Once a target network is compromised, Scattered Spider threat actors go on the hunt. They search for valuable information like SharePoint sites, credential storage documentation, VMware vCenter infrastructure, backups, and VPN setup guides.

These actors dig into the victim’s Active Directory, find and steal code repositories, code-signing certificates, and source code.

To expand their reach, they leverage Amazon Web Services Systems Manager Inventory to identify new targets for lateral movement. They then gain access to both existing and actor-created Amazon Elastic Compute Cloud instances.

In some cases, the goal is data exfiltration. To achieve this, Scattered Spider deploys their own extract, transform, and load tools to gather data from various sources into a central database.

Additionally, recent incidents suggest that the threat actors may deploy BlackCat/ALPHV ransomware, encrypting VMware ESXi servers.

To evade detection and maintain control, Scattered Spider actively monitors communication platforms like Slack, Microsoft Teams, and Microsoft Exchange. They search for any mention of their intrusion or attempts to thwart them.

These actors also join incident response calls to gain insight into security teams’ strategies and develop new methods of intrusion.

They create new identities, supported by fake social media profiles, to stay one step ahead.

Identity of Scattered Spider

Scattered Spider has managed to evade law enforcement. In fact, according to a report by Reuters, the FBI has been aware of the identities of at least twelve members associated with this hacking group for over six months.

These individuals were implicated in the significant September cyberattacks on casino operators MGM Resorts International and Caesars Entertainment.

Industry executives expressed confusion over the lack of arrests, especially given that many of the hackers are reportedly based in the United States.

This situation highlights the challenges faced by law enforcement in dealing with cybercriminal groups like Scattered Spider, who continue to pose significant threats to organizations worldwide.

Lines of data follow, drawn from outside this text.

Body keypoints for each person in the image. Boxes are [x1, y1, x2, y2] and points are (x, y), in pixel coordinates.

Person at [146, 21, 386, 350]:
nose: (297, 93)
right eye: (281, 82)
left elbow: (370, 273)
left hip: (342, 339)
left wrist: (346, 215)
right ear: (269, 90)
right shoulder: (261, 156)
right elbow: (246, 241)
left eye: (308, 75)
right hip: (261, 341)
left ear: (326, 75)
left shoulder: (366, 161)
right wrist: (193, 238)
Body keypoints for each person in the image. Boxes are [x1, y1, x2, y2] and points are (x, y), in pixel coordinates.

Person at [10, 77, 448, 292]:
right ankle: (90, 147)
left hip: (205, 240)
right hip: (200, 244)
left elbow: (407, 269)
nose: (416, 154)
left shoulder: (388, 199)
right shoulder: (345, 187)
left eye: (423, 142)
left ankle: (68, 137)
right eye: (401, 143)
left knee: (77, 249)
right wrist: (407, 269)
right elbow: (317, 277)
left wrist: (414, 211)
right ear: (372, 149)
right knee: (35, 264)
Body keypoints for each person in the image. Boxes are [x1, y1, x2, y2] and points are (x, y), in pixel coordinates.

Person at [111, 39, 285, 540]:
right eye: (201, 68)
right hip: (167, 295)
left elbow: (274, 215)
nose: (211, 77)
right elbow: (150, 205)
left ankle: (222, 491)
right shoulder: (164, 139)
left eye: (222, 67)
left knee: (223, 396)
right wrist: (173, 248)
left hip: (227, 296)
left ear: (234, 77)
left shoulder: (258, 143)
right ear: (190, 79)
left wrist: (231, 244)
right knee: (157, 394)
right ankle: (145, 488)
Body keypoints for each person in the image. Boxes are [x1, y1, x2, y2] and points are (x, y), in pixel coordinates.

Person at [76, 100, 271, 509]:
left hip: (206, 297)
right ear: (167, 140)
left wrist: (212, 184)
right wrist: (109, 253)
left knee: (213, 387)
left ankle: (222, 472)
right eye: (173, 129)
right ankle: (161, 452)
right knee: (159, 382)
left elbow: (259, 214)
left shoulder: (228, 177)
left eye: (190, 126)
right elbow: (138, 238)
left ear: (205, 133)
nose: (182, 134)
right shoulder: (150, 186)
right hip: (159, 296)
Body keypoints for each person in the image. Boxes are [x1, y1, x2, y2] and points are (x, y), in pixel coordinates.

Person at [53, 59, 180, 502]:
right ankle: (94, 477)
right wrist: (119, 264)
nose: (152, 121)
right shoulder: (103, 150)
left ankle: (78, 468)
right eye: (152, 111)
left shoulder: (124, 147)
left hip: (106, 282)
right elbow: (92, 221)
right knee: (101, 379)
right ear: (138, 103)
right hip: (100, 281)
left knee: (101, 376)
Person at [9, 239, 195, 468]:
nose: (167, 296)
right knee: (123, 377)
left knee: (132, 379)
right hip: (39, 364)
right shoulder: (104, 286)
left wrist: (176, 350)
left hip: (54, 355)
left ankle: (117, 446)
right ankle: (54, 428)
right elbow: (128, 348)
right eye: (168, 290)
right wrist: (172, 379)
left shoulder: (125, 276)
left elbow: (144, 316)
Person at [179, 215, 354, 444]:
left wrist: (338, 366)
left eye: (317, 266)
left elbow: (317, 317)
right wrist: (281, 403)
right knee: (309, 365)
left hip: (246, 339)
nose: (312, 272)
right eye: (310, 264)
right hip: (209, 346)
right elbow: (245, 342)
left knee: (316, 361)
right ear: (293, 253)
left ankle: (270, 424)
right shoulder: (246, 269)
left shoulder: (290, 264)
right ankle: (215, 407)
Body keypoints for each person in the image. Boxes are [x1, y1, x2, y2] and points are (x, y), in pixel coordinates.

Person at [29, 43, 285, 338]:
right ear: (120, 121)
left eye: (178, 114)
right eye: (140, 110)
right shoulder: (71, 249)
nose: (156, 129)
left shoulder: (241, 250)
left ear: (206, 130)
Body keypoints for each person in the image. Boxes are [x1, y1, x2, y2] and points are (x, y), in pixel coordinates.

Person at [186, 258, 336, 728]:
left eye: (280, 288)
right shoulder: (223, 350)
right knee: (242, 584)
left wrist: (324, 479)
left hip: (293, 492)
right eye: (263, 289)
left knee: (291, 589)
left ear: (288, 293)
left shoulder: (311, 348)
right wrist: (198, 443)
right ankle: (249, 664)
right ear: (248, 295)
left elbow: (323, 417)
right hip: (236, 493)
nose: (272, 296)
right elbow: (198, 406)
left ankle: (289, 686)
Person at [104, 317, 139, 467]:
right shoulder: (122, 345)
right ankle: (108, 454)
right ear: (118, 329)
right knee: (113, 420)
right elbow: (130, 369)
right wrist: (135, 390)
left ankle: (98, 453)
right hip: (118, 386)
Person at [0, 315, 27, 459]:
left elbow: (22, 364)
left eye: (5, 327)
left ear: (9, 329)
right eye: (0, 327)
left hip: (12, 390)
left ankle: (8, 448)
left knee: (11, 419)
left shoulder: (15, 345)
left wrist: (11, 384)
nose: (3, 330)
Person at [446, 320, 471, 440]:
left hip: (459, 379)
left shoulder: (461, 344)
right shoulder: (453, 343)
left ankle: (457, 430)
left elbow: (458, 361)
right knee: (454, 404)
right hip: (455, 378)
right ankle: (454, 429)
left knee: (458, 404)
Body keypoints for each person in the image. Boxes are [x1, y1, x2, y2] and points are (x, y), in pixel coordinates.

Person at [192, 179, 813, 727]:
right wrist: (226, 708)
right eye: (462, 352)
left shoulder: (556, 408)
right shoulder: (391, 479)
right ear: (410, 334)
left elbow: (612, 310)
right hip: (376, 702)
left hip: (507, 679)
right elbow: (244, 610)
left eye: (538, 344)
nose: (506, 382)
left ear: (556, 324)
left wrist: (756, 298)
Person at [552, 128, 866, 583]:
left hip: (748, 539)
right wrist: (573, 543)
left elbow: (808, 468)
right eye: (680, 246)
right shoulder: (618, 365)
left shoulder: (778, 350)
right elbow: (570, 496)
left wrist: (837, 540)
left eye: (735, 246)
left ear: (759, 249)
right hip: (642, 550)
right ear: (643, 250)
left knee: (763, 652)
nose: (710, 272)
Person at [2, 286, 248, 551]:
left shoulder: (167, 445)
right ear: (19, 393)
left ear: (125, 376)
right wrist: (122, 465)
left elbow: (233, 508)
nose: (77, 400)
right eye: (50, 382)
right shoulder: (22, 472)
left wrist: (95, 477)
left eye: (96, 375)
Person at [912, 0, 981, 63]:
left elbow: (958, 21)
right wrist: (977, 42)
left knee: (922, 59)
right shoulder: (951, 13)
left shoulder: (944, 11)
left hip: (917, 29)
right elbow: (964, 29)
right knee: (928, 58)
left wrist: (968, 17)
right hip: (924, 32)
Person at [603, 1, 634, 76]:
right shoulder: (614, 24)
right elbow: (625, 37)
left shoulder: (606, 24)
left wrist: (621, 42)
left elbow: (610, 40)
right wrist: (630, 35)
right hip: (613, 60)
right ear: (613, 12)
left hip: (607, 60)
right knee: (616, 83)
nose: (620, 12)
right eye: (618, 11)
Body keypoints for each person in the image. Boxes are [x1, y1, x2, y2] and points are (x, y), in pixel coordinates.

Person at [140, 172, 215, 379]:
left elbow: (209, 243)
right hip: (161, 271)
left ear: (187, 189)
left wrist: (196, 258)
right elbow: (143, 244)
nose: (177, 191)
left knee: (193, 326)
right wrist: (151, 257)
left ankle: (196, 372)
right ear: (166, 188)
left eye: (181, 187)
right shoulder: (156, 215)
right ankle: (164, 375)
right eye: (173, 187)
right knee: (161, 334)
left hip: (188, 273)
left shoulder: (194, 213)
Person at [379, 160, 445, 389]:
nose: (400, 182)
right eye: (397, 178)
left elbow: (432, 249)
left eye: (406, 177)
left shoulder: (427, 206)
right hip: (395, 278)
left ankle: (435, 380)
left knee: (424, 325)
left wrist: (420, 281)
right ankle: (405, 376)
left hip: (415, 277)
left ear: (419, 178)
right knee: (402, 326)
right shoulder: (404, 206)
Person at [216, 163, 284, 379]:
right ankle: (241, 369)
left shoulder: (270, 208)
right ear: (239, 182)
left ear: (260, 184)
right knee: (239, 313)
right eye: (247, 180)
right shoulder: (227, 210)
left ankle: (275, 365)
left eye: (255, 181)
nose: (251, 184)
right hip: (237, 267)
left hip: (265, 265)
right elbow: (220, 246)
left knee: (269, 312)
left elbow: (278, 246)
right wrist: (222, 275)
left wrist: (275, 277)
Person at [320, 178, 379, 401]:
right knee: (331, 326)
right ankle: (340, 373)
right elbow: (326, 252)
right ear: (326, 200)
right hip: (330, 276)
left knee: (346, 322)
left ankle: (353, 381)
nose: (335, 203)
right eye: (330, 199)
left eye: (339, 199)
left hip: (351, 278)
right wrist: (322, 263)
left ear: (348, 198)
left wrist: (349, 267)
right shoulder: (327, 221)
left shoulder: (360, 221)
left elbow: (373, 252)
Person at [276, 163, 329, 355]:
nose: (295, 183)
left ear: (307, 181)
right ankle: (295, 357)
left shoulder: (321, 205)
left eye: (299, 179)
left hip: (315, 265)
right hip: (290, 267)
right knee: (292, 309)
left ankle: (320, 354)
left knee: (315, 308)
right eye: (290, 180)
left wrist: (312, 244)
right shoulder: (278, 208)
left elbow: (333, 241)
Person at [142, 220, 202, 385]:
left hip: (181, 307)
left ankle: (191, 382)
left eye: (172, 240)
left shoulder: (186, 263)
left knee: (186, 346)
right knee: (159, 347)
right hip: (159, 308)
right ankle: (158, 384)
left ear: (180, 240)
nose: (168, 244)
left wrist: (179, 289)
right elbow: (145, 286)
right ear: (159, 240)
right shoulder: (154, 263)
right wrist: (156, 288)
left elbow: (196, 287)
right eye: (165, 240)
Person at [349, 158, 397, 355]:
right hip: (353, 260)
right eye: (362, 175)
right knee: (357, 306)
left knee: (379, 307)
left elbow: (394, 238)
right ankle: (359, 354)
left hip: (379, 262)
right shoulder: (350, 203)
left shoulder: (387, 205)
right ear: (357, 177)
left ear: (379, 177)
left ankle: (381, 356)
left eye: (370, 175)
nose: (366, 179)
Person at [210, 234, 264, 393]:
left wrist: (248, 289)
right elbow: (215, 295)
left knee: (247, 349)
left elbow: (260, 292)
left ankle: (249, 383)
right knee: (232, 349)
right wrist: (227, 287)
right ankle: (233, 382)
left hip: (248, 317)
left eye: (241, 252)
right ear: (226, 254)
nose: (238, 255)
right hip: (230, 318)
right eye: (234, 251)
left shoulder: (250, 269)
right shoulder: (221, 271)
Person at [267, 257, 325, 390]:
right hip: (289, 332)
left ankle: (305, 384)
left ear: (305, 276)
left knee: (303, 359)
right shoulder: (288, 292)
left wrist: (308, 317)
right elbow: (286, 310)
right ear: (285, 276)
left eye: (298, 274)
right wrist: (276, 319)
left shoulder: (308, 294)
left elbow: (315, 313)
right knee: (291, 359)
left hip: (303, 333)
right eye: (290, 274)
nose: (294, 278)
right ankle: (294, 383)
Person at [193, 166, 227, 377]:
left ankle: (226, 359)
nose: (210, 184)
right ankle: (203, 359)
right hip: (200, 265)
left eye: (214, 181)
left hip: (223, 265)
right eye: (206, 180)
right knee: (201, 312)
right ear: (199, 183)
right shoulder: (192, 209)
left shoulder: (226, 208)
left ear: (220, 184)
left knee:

Protecting Against Scattered Spider

Implementing a full lifecycle protection layer is one recommended strategy against Scattered Spider. This approach includes continuously monitoring identity-related activities, which can help detect and prevent unauthorized access.

Organizations should also guard against phishing attempts, which Scattered Spider often uses to gain initial access. Educating employees about the dangers of phishing and how to recognize such attempts can significantly reduce the risk of a successful attack.

Moreover, Scattered Spider has been known to exploit vulnerabilities to deploy malicious drivers. Therefore, it’s essential to stay updated on the latest vulnerabilities and apply patches promptly to minimize potential attack vectors.

Understanding the tactics and techniques of groups like Scattered Spider is crucial for effective cybersecurity. By studying these threat actors and being aware of the IoCs associated with their activities, organizations can better protect themselves against potential cyberattacks.

The cybersecurity landscape is continually evolving, and threat actors like Scattered Spider are part of this changing environment. It’s crucial for organizations to stay informed about these threats and take proactive measures to secure their systems and data.